- _Passage to read_
:::::
The purpose of this document is to set the context for software modernization work and to help outline the information
needed to plan and estimate a successful software modernization project using Great Migrations (GM) tools and methods.
This document will be most helpful to individuals who are planning a software modernization project. This document assumes the audience is familiar with the Great Migrations methodology and related concepts described in The Great Migrations portal. This document will be complemented by deliverables produced in a Smart Start engagement with Great Migrations.
Contact us to begin planning your modernization effort.
The purpose of a modernization project is to upgrade legacy applications to use new technology. An example of a modernization project would be to begin with an application written in Visual Basic 6 using various COM libraries (VB6/COM) and upgrade it to a functionally equivalent, or functionally superior, application written in C# using the .NET framework (C#/.NET). In this example, we would be completely changing three fundamental foundation technologies:
The programming language dictates how developers can describe data structures, interfaces, and algorithms. The libraries provide services to the program such as data access, communications, and graphical user interface. Tools are the software that developers use to help them organize, access, and modify the system code and to debug, build, and package it for end-users. Together, the language, libraries, and tools create the "development platform". The platform sets the rules and makes the system possible.
Languages, libraries, and tools inevitably evolve and are replaced by next generation technologies. Usually, such changes are localized and gradual with an appropriate measure of backward compatibility so developers can adapt the system through standard maintenance activities. However, sometimes, the platform changes are broad, radical and disruptive. Such is the case with Microsoft ending support for VB6 and upgrading Windows development to .NET.
Failing to adapt to changing technology leaves your systems on an unsupported platform which leads to business problems such as the following:
An effective modernization effort moves your software assets to a supported platform and addresses each of the problems above to produce several benefits:
Modernization benefits are difficult to quantify and their financial impacts will vary across organizations. In many situations, the business case is made on qualitative grounds: The organization has consensus that running its systems on an unsupported platform creates a growing risk to its business. And, they recognize that modernizing the systems, the people who maintain the systems, and the processes used to maintain the systems is a highly effective and efficient means of mitigating that risk while serving a broader application life-cycle management strategy.
:::::
- _Extracted material_
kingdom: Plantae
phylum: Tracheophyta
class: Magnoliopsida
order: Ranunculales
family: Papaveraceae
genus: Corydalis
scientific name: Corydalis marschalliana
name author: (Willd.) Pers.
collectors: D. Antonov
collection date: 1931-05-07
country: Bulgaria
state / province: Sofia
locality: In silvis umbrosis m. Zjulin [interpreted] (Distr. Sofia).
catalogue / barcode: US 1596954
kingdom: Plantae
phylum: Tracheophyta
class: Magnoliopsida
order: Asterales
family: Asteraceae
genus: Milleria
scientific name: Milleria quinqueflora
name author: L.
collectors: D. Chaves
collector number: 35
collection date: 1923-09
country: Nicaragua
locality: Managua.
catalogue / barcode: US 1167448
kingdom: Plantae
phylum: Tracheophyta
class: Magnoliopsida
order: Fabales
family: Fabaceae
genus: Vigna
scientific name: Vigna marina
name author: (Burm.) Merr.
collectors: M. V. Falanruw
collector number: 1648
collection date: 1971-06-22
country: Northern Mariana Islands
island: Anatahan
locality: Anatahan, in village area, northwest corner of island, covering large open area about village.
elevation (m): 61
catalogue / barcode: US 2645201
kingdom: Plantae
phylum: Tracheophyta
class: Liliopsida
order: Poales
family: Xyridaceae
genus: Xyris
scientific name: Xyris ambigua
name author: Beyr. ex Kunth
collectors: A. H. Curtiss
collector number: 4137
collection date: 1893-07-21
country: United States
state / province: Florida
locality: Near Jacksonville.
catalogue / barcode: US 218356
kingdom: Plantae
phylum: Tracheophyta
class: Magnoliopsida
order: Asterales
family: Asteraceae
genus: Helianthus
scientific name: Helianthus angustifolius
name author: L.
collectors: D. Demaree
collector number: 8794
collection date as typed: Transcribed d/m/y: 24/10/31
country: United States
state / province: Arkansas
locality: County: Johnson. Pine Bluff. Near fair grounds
:::::
- _Task requirements_
Reproduce the passage on software modernization above between "Languages, libraries, and" and "development to .NET.", inclusive.

- _Answer to the problem_
Languages, libraries, and tools inevitably evolve and are replaced by next generation technologies. Usually, such changes are localized and gradual with an appropriate measure of backward compatibility so developers can adapt the system through standard maintenance activities. However, sometimes, the platform changes are broad, radical and disruptive. Such is the case with Microsoft ending support for VB6 and upgrading Windows development to .NET.